One of the most moving speeches I have read is one given by Don Berwick, the head of the Institute for Healthcare Improvement, at his 1999 annual symposium. It was entitled Escape Fire, and it drew lessons from a tragic fire at Mann Gulch in Montana.
Here is a summary from the link above: "When fire surrounded more than a dozen firefighters on the hillside, their leader had an unusual idea for survival. He burned an area of pasture around him and lay down in the dead grass in hopes the fire would pass over him (an escape fire). His team found the method too risky and refused to join him. Most of them perished in the inferno, while their leader survived. Dr. Berwick's message to health care professionals is that rejecting innovative ideas will have grave consequences on the industry."
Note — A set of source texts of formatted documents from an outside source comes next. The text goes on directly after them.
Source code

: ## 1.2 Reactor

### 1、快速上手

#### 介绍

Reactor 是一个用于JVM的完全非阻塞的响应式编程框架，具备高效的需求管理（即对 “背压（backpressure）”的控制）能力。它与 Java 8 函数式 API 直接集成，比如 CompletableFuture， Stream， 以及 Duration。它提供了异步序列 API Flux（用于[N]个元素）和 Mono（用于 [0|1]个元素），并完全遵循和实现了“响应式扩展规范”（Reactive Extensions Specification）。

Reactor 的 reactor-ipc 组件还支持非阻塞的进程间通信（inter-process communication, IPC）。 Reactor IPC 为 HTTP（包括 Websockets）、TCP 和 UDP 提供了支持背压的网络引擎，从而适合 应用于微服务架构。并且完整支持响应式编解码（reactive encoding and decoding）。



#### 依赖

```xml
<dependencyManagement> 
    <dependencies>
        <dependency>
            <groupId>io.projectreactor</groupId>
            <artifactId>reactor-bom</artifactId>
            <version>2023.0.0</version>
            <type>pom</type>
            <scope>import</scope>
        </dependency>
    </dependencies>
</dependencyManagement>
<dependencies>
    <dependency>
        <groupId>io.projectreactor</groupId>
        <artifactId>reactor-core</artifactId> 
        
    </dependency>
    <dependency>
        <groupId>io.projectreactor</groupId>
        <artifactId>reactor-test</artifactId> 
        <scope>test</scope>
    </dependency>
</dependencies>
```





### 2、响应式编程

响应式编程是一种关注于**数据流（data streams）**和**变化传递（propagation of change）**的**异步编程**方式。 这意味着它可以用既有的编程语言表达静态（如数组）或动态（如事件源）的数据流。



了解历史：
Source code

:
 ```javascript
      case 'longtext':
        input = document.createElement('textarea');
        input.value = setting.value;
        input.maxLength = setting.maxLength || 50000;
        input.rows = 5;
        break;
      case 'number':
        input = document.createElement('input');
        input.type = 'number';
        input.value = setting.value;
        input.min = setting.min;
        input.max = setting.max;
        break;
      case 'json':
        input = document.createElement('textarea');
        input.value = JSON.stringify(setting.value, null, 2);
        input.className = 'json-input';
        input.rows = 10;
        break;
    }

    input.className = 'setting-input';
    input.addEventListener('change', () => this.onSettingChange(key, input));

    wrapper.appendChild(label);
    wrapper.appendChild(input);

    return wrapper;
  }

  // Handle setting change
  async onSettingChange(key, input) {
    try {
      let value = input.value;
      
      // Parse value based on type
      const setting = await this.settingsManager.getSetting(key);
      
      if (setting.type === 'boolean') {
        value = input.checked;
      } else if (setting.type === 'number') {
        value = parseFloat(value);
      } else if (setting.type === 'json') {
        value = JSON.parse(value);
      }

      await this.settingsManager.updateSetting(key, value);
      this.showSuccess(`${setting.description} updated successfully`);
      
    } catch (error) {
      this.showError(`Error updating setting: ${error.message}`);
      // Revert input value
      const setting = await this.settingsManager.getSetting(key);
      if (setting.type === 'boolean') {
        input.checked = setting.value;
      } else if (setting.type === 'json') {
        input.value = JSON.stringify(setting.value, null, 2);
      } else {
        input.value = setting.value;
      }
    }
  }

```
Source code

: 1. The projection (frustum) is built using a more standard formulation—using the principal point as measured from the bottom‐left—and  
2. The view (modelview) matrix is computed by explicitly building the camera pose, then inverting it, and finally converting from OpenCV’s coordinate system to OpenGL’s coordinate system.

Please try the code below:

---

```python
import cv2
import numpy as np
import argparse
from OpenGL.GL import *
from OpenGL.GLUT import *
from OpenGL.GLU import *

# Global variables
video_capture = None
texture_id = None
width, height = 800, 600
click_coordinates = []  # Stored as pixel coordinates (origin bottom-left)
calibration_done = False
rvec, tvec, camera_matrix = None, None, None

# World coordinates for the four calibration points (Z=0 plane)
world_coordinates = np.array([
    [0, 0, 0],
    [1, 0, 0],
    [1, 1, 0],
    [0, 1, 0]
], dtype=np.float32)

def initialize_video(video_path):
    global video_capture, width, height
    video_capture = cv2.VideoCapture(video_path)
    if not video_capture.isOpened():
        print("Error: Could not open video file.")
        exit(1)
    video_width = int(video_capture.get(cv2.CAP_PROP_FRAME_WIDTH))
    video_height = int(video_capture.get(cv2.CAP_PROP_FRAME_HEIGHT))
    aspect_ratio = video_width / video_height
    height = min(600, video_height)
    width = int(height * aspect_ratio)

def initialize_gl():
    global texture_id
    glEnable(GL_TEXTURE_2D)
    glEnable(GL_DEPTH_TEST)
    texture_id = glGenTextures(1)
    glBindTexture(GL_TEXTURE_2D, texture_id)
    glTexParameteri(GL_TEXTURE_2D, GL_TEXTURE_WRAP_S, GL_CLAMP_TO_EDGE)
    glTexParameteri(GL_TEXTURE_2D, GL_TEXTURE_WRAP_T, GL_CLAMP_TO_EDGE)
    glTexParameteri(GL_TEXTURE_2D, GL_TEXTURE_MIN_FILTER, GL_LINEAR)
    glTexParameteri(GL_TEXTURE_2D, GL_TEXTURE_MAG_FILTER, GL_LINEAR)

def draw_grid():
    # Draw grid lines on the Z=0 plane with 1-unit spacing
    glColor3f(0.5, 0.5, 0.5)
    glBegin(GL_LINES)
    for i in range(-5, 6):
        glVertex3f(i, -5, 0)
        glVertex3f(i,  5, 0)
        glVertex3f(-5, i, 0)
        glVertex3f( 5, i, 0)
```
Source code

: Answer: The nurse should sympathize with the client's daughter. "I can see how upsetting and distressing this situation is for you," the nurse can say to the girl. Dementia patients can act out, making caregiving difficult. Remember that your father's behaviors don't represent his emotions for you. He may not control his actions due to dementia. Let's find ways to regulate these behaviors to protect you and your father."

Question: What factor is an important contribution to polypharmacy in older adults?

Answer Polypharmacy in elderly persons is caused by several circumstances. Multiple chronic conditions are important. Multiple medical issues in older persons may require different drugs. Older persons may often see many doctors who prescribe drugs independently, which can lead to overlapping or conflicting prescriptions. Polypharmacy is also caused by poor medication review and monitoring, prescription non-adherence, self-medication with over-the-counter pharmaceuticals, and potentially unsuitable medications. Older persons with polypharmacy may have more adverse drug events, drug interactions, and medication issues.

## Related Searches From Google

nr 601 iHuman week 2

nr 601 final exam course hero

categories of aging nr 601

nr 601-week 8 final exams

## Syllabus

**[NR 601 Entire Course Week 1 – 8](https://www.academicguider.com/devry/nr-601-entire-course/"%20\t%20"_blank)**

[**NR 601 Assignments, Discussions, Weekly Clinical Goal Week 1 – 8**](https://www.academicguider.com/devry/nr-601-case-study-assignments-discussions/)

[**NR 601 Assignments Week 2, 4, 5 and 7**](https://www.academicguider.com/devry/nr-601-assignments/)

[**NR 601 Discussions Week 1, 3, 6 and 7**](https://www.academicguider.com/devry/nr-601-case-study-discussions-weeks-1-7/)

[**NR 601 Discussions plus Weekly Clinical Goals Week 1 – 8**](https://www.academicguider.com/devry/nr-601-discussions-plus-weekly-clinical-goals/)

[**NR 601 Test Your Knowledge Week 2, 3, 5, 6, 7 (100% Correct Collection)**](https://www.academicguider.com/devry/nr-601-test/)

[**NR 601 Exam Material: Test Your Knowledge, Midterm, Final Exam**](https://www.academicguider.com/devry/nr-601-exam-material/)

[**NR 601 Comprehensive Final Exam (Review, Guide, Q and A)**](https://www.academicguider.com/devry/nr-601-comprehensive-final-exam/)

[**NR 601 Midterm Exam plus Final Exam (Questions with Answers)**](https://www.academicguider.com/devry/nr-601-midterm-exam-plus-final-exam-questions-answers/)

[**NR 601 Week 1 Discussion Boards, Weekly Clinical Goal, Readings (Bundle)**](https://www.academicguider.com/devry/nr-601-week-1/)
I had occasion recently to visit the smokejumpers headquarters in Missoula, Montana. You would be hard-pressed to imagine a more dedicated group of people, who risk their lives by parachuting into remote areas to snuff out forest fires. As you can imagine, too, this is a group that pays a lot of attention to safety and that has a terrific record on that front. By any measure, we in health care have a lot to learn from them.
Imagine my surprise then, when I conversed with one of the crew and asked a simple question based a picture in the wall of the HQ. It showed a jumper leaving a plane in a "sitting" position, legs out front. I simply asked, "Is that the expected body position?" The man I asked said that it was a generally good position in that the aerodynamics tended to twist the person's body in the right direction to avoid tangling up in the airplane or other problems.
But then he said that for a tall person, the position could be problematic in that some percentage of the time, the aerodynamics would actually twist you in the wrong way, leaving the jumper a bit disoriented and his parachute apparatus in an uncomfortable position. So, he said, he learned to bend his legs up under his butt and take a more cannonball position leaving the plane. This would avoid the unexpected twist after leaving the airplane. Later, in talking with other jumpers, he learned that some of them did the same thing. So, there was an informal "rule of thumb" that was in play for some of the jumpers for many years.
Here was the interesting punch line: Notwithstanding the long-standing existence of this helpful informal knowledge, it has only been recently that this alternate form of jumping position was formally included in the smokejumpers' training curriculum.
The lesson for the rest of us: If an absolutely superb, tight-knit, highly focused, and disciplined organization like the smokejumpers occasionally experiences informal work-arounds to safety and quality issues -- with inherent delays in systemic education and improvement -- imagine the degree to which this occurs in complicated places like hospitals.